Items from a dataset
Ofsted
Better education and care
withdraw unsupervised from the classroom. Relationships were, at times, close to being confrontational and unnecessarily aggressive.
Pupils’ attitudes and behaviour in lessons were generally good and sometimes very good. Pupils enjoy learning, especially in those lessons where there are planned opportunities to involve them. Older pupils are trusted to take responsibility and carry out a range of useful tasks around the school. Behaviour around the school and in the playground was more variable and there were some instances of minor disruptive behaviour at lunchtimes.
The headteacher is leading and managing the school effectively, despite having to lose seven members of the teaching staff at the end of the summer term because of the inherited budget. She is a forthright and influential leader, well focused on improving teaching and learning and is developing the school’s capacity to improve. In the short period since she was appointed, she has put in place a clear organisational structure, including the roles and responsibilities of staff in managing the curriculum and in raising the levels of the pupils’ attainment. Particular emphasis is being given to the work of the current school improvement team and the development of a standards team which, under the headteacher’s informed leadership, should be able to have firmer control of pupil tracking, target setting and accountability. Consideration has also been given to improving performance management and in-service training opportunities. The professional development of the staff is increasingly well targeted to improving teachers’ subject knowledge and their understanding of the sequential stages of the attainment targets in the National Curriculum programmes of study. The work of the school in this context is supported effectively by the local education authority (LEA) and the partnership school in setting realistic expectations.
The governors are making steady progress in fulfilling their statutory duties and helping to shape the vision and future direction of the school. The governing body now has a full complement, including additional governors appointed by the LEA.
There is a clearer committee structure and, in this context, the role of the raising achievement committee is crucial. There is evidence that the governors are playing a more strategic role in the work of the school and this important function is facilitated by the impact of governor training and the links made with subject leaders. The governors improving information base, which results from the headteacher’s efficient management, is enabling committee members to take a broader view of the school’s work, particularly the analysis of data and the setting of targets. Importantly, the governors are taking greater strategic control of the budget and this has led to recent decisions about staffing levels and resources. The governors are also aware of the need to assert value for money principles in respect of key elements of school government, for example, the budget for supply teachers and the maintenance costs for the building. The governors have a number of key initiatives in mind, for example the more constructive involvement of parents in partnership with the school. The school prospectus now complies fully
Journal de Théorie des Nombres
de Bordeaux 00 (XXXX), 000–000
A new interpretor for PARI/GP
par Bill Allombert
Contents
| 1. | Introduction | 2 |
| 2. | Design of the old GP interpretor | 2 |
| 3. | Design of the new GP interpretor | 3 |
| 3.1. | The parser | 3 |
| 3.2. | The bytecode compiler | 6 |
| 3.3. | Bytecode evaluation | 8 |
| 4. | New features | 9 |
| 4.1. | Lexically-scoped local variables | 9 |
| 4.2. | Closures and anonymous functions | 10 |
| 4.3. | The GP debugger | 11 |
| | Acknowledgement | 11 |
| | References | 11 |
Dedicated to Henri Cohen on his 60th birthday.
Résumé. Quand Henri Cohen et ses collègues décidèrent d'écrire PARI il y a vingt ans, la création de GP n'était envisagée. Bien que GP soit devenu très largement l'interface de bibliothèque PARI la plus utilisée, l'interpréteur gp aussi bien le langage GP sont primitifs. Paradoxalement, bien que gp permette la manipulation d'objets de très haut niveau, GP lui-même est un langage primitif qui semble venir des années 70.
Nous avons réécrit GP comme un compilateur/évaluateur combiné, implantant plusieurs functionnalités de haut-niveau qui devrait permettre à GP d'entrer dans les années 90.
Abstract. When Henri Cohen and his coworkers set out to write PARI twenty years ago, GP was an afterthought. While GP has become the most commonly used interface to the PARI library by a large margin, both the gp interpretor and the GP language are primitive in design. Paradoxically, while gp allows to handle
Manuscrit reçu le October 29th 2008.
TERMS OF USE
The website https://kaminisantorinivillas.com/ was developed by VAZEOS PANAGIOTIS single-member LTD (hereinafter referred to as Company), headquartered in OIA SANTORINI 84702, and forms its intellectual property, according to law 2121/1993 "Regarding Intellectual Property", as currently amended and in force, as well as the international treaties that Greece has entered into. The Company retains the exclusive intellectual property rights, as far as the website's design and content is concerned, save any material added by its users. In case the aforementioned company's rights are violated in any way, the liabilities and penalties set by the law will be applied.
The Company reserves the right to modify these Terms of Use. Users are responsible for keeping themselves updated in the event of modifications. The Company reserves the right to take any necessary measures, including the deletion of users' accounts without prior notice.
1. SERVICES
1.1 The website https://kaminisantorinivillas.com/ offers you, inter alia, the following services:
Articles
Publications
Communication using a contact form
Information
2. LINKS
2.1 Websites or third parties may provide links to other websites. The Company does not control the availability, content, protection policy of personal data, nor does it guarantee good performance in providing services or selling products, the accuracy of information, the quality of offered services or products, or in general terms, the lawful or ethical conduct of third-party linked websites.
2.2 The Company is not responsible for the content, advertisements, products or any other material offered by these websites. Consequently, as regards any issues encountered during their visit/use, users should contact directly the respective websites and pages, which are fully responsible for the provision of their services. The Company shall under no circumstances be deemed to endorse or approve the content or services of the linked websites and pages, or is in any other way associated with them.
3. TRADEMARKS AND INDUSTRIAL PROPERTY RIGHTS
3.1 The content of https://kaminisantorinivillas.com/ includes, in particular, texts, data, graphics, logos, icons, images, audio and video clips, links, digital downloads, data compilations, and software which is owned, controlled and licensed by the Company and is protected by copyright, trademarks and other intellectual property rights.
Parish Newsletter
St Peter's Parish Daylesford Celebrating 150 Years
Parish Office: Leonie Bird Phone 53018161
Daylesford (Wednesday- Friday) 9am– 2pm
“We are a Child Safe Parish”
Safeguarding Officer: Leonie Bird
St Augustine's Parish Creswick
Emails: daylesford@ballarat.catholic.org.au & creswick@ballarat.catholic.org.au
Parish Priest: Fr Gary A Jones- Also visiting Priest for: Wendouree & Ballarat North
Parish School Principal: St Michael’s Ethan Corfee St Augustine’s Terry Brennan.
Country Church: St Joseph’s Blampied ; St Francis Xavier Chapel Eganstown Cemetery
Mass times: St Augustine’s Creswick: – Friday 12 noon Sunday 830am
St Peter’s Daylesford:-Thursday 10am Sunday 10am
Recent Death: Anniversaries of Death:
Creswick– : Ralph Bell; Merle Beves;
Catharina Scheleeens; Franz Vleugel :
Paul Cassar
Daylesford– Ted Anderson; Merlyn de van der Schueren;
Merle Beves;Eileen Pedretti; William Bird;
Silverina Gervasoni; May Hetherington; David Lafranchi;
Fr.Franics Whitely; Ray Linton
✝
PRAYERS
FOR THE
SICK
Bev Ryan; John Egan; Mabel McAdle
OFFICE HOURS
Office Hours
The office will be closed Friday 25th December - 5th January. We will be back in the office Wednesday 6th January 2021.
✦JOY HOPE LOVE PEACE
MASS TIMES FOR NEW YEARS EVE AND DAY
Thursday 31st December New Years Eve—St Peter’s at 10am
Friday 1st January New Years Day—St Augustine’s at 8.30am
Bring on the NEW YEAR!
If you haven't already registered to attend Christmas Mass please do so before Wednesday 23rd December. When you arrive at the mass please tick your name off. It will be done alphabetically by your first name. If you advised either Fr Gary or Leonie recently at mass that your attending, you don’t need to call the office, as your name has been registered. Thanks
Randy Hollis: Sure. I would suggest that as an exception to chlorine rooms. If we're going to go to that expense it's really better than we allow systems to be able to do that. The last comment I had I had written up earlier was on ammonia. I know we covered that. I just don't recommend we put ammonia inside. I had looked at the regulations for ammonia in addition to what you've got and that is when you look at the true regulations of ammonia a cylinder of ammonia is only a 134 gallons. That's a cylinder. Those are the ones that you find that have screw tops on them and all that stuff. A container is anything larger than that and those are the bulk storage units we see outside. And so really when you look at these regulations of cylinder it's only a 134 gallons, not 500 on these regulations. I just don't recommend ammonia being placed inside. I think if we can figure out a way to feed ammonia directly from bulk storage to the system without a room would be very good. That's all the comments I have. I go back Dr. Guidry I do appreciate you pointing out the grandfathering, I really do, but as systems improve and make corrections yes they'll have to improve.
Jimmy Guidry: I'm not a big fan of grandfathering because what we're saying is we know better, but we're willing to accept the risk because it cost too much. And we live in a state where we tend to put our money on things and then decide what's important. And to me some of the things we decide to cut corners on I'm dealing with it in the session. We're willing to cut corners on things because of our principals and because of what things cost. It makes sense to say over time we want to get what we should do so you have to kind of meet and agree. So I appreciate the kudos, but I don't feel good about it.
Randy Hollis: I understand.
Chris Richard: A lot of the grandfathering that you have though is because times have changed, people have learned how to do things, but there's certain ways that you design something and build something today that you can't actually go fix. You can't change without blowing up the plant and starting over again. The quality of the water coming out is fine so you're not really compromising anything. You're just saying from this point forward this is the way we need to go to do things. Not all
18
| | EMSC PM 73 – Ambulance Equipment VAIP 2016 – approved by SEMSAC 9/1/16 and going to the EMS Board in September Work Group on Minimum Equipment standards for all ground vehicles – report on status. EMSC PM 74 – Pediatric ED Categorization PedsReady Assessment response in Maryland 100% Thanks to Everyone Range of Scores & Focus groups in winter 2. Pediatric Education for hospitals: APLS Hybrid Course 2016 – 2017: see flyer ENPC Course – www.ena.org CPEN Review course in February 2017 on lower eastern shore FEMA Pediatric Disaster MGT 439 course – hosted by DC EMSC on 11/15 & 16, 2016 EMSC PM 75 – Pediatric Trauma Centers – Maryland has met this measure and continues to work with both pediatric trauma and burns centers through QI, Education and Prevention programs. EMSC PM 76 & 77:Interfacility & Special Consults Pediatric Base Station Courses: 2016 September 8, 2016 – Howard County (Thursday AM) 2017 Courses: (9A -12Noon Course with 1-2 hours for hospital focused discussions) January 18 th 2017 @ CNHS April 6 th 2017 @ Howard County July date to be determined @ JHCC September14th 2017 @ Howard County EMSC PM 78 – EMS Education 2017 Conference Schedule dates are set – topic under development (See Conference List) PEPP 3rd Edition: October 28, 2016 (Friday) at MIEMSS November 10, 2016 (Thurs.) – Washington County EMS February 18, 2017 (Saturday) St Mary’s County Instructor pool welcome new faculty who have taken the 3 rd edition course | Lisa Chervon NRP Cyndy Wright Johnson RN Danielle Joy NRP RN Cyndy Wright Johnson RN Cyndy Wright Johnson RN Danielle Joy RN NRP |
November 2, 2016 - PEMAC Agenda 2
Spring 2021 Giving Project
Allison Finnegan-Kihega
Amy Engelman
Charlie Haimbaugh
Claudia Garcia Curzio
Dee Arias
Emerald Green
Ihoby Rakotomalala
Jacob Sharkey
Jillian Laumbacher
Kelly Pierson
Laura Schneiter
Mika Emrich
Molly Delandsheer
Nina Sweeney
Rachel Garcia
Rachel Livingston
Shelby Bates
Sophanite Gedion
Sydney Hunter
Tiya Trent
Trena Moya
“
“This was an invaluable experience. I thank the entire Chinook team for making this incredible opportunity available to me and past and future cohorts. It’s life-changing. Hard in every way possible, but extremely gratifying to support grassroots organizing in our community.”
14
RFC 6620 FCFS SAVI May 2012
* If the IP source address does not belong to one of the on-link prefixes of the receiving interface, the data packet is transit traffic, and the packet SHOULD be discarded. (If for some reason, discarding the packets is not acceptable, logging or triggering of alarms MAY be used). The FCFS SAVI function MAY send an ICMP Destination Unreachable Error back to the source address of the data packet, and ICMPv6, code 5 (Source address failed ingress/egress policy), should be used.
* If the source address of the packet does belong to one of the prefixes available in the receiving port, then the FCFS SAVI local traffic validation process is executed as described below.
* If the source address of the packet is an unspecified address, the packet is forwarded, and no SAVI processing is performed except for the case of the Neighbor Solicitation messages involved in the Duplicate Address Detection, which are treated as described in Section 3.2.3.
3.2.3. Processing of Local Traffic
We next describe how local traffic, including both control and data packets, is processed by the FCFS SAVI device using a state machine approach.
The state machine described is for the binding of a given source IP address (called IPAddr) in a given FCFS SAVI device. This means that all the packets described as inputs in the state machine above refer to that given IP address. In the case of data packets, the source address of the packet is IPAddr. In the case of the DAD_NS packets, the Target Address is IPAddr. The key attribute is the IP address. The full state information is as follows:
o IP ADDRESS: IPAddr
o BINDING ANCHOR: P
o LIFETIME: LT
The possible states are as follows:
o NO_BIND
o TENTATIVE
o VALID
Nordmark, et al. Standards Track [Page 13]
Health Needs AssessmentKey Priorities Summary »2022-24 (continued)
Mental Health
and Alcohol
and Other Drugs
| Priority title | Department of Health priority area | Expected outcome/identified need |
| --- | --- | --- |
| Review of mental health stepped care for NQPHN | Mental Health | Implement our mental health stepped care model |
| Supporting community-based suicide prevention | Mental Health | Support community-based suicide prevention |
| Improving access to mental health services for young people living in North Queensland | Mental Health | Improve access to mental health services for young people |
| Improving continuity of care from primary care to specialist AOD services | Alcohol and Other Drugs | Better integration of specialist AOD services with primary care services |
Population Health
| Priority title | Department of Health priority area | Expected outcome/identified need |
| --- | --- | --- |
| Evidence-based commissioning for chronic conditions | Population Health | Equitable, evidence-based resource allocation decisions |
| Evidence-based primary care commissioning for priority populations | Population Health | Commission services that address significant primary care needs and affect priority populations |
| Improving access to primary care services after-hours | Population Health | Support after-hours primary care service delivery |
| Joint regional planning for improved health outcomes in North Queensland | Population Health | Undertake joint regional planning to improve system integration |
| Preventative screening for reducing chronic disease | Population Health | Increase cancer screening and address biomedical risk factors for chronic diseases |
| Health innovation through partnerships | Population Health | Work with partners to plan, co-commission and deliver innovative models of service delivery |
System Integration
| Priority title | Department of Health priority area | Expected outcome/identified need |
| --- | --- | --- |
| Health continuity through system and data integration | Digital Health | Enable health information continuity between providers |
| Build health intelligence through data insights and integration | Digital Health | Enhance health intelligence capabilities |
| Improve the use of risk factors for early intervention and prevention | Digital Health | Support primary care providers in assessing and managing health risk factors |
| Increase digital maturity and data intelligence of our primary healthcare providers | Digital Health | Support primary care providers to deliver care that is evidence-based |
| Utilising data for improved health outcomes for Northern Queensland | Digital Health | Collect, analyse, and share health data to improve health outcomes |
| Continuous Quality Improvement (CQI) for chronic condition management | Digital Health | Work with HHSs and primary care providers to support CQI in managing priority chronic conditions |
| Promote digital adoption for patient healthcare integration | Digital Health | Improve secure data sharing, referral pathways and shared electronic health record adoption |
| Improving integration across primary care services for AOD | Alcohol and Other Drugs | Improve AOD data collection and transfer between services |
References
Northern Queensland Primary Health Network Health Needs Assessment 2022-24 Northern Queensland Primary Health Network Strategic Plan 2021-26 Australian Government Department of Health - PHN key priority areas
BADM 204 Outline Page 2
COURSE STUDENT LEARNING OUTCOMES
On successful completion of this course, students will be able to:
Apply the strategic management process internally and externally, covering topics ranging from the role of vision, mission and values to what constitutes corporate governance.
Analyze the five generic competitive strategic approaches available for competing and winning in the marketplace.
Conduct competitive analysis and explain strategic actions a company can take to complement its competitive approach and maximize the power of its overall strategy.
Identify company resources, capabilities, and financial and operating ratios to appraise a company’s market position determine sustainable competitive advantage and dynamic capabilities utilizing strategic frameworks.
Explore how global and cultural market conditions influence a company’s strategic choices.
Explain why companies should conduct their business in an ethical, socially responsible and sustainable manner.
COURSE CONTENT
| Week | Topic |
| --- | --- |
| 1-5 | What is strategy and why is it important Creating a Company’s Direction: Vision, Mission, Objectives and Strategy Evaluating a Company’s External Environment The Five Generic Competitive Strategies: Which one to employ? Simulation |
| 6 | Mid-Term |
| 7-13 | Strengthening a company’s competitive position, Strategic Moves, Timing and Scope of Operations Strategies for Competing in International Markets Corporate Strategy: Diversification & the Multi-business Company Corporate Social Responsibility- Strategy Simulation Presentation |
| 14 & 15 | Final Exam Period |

## Exercise details
With "Parish" as the word to match, copy each line of the records that has it.

## Solved problem
Parish Newsletter
St Peter's Parish Daylesford Celebrating 150 Years
Parish Office: Leonie Bird Phone 53018161
“We are a Child Safe Parish”
St Augustine's Parish Creswick
Parish Priest: Fr Gary A Jones- Also visiting Priest for: Wendouree & Ballarat North
Parish School Principal: St Michael’s Ethan Corfee St Augustine’s Terry Brennan.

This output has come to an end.